Change "Geografia" to "Historia" throughout the data below, and reproduce every other line as it stands.
☆ ☆ ☆ ☆ ☆ ☆ ☆
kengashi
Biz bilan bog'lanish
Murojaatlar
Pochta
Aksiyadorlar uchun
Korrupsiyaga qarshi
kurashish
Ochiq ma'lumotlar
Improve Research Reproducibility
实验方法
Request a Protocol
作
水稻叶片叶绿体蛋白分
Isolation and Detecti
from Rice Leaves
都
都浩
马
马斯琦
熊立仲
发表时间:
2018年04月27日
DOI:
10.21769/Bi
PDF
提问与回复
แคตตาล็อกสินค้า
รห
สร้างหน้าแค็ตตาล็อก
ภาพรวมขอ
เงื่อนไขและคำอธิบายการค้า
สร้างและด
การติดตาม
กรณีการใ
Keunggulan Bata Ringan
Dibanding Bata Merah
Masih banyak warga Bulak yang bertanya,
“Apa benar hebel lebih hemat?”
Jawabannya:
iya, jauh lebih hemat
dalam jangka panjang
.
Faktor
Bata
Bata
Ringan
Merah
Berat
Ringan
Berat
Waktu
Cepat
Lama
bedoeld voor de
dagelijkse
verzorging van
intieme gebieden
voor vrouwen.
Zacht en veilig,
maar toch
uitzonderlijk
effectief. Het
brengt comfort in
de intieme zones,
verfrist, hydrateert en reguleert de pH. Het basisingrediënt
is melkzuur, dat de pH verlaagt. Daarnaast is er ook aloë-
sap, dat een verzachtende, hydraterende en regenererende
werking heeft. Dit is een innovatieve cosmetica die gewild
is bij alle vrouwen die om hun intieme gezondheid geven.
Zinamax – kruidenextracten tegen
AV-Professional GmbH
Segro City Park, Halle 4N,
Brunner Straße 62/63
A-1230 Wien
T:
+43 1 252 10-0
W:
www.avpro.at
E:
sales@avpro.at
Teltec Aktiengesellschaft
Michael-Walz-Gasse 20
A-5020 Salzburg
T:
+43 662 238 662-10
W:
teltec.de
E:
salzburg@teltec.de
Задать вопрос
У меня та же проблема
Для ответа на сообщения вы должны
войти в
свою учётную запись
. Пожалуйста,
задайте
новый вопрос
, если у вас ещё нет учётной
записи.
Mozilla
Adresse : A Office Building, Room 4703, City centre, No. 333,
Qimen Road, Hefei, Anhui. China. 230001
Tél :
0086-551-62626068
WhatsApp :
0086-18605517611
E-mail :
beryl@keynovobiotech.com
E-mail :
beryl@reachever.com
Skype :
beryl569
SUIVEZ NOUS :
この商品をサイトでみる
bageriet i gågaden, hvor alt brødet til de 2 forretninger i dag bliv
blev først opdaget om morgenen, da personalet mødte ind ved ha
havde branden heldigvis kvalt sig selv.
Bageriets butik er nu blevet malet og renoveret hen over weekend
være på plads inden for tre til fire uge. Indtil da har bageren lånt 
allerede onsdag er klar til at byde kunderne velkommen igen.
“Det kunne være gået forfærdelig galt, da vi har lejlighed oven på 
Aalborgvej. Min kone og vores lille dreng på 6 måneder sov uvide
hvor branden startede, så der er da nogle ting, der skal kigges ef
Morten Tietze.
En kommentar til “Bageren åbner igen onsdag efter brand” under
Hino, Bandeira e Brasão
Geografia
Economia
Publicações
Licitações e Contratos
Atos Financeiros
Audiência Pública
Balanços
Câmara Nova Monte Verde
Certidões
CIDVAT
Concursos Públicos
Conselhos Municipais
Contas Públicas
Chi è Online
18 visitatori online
☆ ☆ ☆ ☆ ☆ ☆ ☆
- _FINISHED TASK_
kengashi
Biz bilan bog'lanish
Murojaatlar
Pochta
Aksiyadorlar uchun
Korrupsiyaga qarshi
kurashish
Ochiq ma'lumotlar
Improve Research Reproducibility
实验方法
Request a Protocol
作
水稻叶片叶绿体蛋白分
Isolation and Detecti
from Rice Leaves
都
都浩
马
马斯琦
熊立仲
发表时间:
2018年04月27日
DOI:
10.21769/Bi
PDF
提问与回复
แคตตาล็อกสินค้า
รห
สร้างหน้าแค็ตตาล็อก
ภาพรวมขอ
เงื่อนไขและคำอธิบายการค้า
สร้างและด
การติดตาม
กรณีการใ
Keunggulan Bata Ringan
Dibanding Bata Merah
Masih banyak warga Bulak yang bertanya,
“Apa benar hebel lebih hemat?”
Jawabannya:
iya, jauh lebih hemat
dalam jangka panjang
.
Faktor
Bata
Bata
Ringan
Merah
Berat
Ringan
Berat
Waktu
Cepat
Lama
bedoeld voor de
dagelijkse
verzorging van
intieme gebieden
voor vrouwen.
Zacht en veilig,
maar toch
uitzonderlijk
effectief. Het
brengt comfort in
de intieme zones,
verfrist, hydrateert en reguleert de pH. Het basisingrediënt
is melkzuur, dat de pH verlaagt. Daarnaast is er ook aloë-
sap, dat een verzachtende, hydraterende en regenererende
werking heeft. Dit is een innovatieve cosmetica die gewild
is bij alle vrouwen die om hun intieme gezondheid geven.
Zinamax – kruidenextracten tegen
AV-Professional GmbH
Segro City Park, Halle 4N,
Brunner Straße 62/63
A-1230 Wien
T:
+43 1 252 10-0
W:
www.avpro.at
E:
sales@avpro.at
Teltec Aktiengesellschaft
Michael-Walz-Gasse 20
A-5020 Salzburg
T:
+43 662 238 662-10
W:
teltec.de
E:
salzburg@teltec.de
Задать вопрос
У меня та же проблема
Для ответа на сообщения вы должны
войти в
свою учётную запись
. Пожалуйста,
задайте
новый вопрос
, если у вас ещё нет учётной
записи.
Mozilla
Adresse : A Office Building, Room 4703, City centre, No. 333,
Qimen Road, Hefei, Anhui. China. 230001
Tél :
0086-551-62626068
WhatsApp :
0086-18605517611
E-mail :
beryl@keynovobiotech.com
E-mail :
beryl@reachever.com
Skype :
beryl569
SUIVEZ NOUS :
この商品をサイトでみる
bageriet i gågaden, hvor alt brødet til de 2 forretninger i dag bliv
blev først opdaget om morgenen, da personalet mødte ind ved ha
havde branden heldigvis kvalt sig selv.
Bageriets butik er nu blevet malet og renoveret hen over weekend
være på plads inden for tre til fire uge. Indtil da har bageren lånt 
allerede onsdag er klar til at byde kunderne velkommen igen.
“Det kunne være gået forfærdelig galt, da vi har lejlighed oven på 
Aalborgvej. Min kone og vores lille dreng på 6 måneder sov uvide
hvor branden startede, så der er da nogle ting, der skal kigges ef
Morten Tietze.
En kommentar til “Bageren åbner igen onsdag efter brand” under
Hino, Bandeira e Brasão
Historia
Economia
Publicações
Licitações e Contratos
Atos Financeiros
Audiência Pública
Balanços
Câmara Nova Monte Verde
Certidões
CIDVAT
Concursos Públicos
Conselhos Municipais
Contas Públicas
Chi è Online
18 visitatori online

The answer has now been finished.